◆ REQUIRED ACTION A ◆
List the three things the text says took the writer five years.
◆ REQUIRED ACTION B ◆
Reproduce the text, beginning at the words "What is true" and stopping after "realized the same.". Switch each "Peter" for "Simon".

◆ TEXT ◆
# # #
What is true of my people is even more true of my God. Like Peter, his sword drawn at Gethsemane, I stood ready with my well-rehearsed apologetics, never picking the fight but all too eager for the fight to pick me. Always be ready to give an answer, the apostle commands us. But love asks the question, and without a question, an answer is nothing. I do not doubt that in that garden Peter loved his Lord. I wonder, though, if the Apostle wasn’t defending his idea of the Messiah, rather than defending Messiah as He truly was. Perhaps if he had understood his Friend and Rabbi, he would have realized that the God of all the Universe was more than capable of defending Himself. And perhaps, had I known more about Him, I would have realized the same.

All at once, a blinding flash of the obvious hits me. I finally understand the feral rage behind my striving; I finally see who I was truly fighting for: myself. Perhaps more precisely, I was fighting for who I thought I was. It never occurred to me that who I thought I was and who I was might be two entirely different things. Rather than asking God to help me understand who I was in Him, I fought to the death defending these cornerstones my meticulously constructed identity. In this moment, I understand the space between who I was and who I am. In the journey of the last half-decade, God has disabused me of quite a few of my comfortable notions of who I thought I was. I had been shouting at the world so loud and so long about who I thought I was that I hadn’t heard Him whispering who I truly was.

It took me five years to run out of breath; five years until my flailing arms had no more strength to fight; five years before I found myself facedown and silent before Him. And in that moment, I could finally hear the things He had been whispering all along. I could at last hear Him telling my true name. In His words, I found the security I had spent so long striving for; with His pronouncement, all my arguments became unnecessary. My idols of identity had always been fragile and brittle, but a heart of flesh, the heart He wanted to give me all along, can be as hard as steel when it needs to be. With God vouchsafing my identity, I no longer feel compelled to defend it; now that I have a face, I don’t need to protect my masks. This is the heart of it all: we are made in the image of God, and the truer we become to ourselves, the closer we will get to Him. Life in Christ is simply the process of becoming real. We are learning to inhabit our true faces. He must teach us who we are.
# # #
◆ SUPPLIED MATERIAL ◆
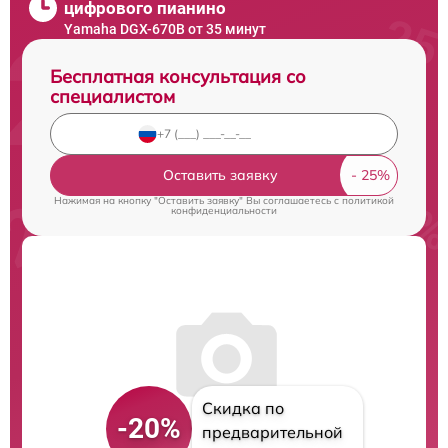
цифрового пианино
Yamaha DGX-670B от 35 минут
Бесплатная консультация со
специалистом
Оставить заявку
Нажимая на кнопку "Оставить заявку" Вы соглашаетесь c
политикой
конфиденциальности
Скидка по
-20%
предварительной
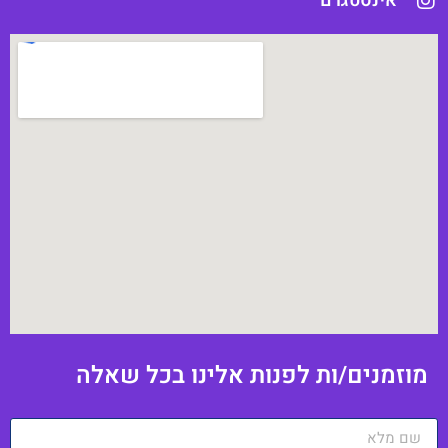
אינסטגרם
וזמנים/ות לפנות אלינו בכל שאלה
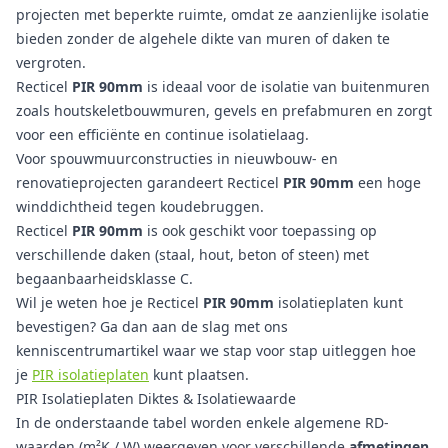
projecten met beperkte ruimte, omdat ze aanzienlijke isolatie
bieden zonder de algehele dikte van muren of daken te
vergroten.
Recticel
PIR 90mm
is ideaal voor de isolatie van buitenmuren
zoals houtskeletbouwmuren, gevels en prefabmuren en zorgt
voor een efficiënte en continue isolatielaag.
Voor spouwmuurconstructies in nieuwbouw- en
renovatieprojecten garandeert Recticel
PIR 90mm
een hoge
winddichtheid tegen koudebruggen.
Recticel
PIR 90mm
is ook geschikt voor toepassing op
verschillende daken (staal, hout, beton of steen) met
begaanbaarheidsklasse C.
Wil je weten hoe je Recticel
PIR 90mm
isolatieplaten kunt
bevestigen? Ga dan aan de slag met ons
kenniscentrumartikel waar we stap voor stap uitleggen hoe
je
PIR isolatieplaten
kunt plaatsen.
PIR Isolatieplaten Diktes & Isolatiewaarde
In de onderstaande tabel worden enkele algemene RD-
waarden (m²K / W) weergeven voor verschillende
afmetingen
# # #
◆ TASK RESPONSE A ◆
- To run out of breath
- For the writer's flailing arms to have no more strength to fight
- For the writer to end up facedown and silent before Him

◆ TASK RESPONSE B ◆
What is true of my people is even more true of my God. Like Simon, his sword drawn at Gethsemane, I stood ready with my well-rehearsed apologetics, never picking the fight but all too eager for the fight to pick me. Always be ready to give an answer, the apostle commands us. But love asks the question, and without a question, an answer is nothing. I do not doubt that in that garden Simon loved his Lord. I wonder, though, if the Apostle wasn’t defending his idea of the Messiah, rather than defending Messiah as He truly was. Perhaps if he had understood his Friend and Rabbi, he would have realized that the God of all the Universe was more than capable of defending Himself. And perhaps, had I known more about Him, I would have realized the same.